Start of Records
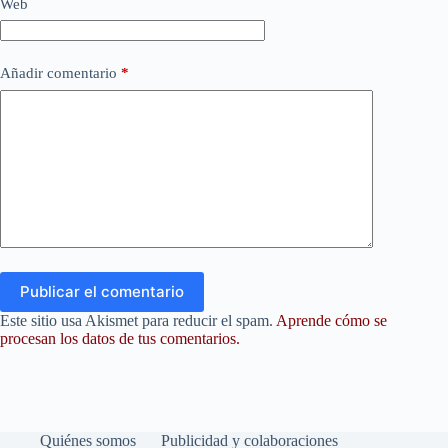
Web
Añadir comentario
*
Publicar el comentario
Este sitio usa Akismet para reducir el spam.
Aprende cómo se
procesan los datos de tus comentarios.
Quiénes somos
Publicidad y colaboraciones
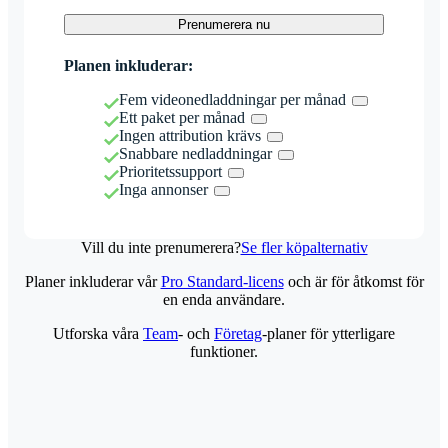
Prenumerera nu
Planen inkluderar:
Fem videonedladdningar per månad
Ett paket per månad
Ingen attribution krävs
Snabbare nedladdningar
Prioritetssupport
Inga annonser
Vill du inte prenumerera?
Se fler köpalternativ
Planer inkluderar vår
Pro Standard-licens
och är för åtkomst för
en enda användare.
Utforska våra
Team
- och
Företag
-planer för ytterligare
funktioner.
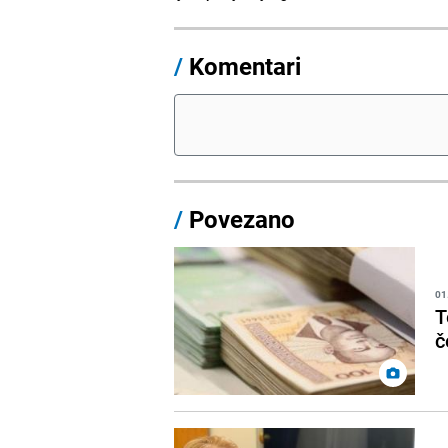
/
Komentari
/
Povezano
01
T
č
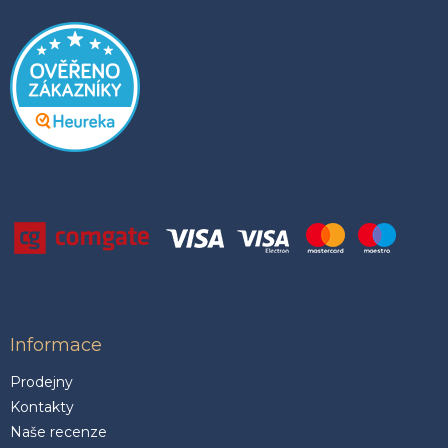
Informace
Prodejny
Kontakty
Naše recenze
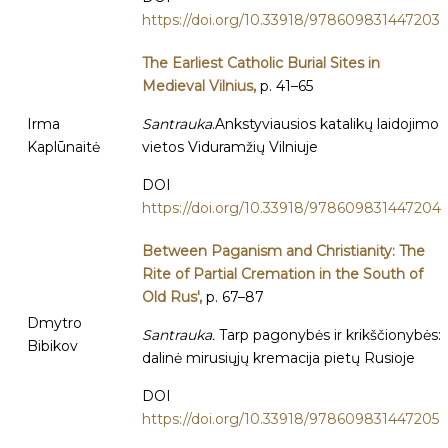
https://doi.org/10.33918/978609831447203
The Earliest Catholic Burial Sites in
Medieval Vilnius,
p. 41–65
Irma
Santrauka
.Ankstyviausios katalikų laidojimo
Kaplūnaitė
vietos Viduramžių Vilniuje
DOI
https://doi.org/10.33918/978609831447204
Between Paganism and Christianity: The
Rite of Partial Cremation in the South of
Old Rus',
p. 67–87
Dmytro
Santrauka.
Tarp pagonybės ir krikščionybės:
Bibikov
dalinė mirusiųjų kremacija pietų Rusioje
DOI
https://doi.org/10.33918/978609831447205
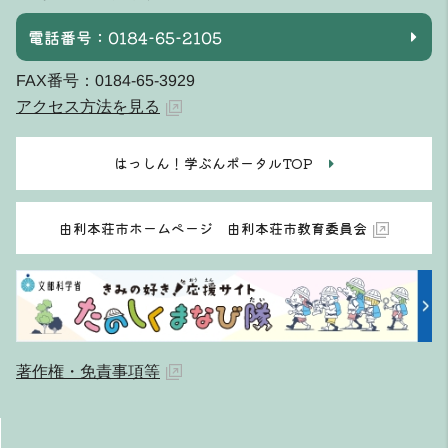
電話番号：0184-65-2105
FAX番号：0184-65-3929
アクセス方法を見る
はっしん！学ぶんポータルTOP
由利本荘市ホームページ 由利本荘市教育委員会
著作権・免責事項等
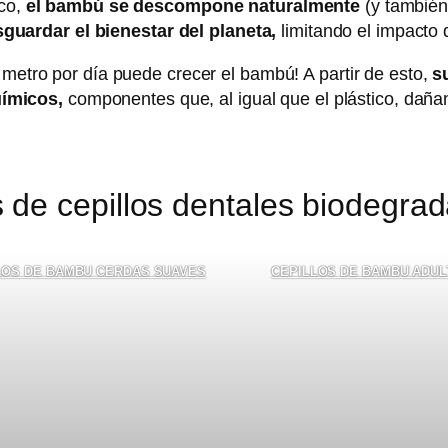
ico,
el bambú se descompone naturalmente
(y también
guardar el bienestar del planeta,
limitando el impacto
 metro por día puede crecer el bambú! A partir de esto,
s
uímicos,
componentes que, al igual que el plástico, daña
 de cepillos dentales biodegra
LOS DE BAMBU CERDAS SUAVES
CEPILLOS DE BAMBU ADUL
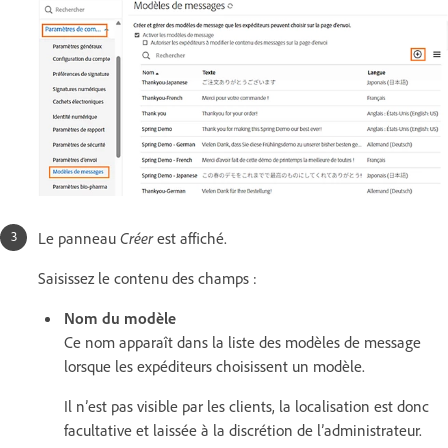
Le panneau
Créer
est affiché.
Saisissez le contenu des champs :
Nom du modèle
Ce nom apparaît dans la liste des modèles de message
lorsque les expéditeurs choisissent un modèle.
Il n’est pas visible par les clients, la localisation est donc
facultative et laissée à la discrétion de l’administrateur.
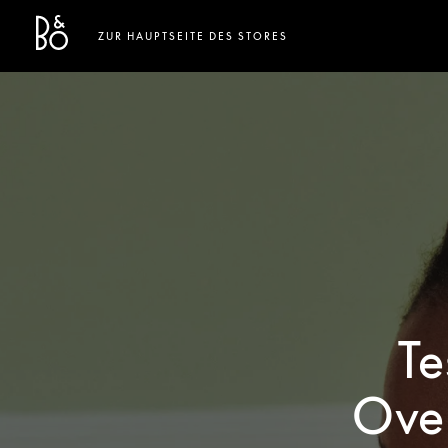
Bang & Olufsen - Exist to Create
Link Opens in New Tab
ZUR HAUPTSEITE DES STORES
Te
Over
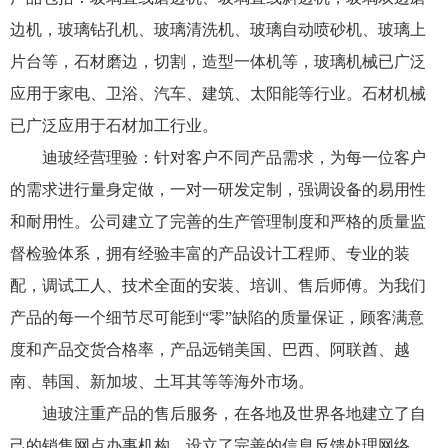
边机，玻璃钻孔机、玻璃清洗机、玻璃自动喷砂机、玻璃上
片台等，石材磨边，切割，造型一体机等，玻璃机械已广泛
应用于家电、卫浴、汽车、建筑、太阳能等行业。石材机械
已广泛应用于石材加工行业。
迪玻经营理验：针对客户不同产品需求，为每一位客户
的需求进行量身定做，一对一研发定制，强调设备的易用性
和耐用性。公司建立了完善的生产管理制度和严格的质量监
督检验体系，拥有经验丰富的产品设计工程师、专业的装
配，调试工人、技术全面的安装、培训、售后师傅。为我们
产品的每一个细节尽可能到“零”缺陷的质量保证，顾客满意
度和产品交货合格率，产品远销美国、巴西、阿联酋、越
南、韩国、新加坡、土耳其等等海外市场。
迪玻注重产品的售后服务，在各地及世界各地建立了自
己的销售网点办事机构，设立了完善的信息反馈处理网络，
End of Records
• **Goal of the exercise**
Please count the lines in the data above that contain the word "månad" and give only the number.

• **Solution to the exercise**
2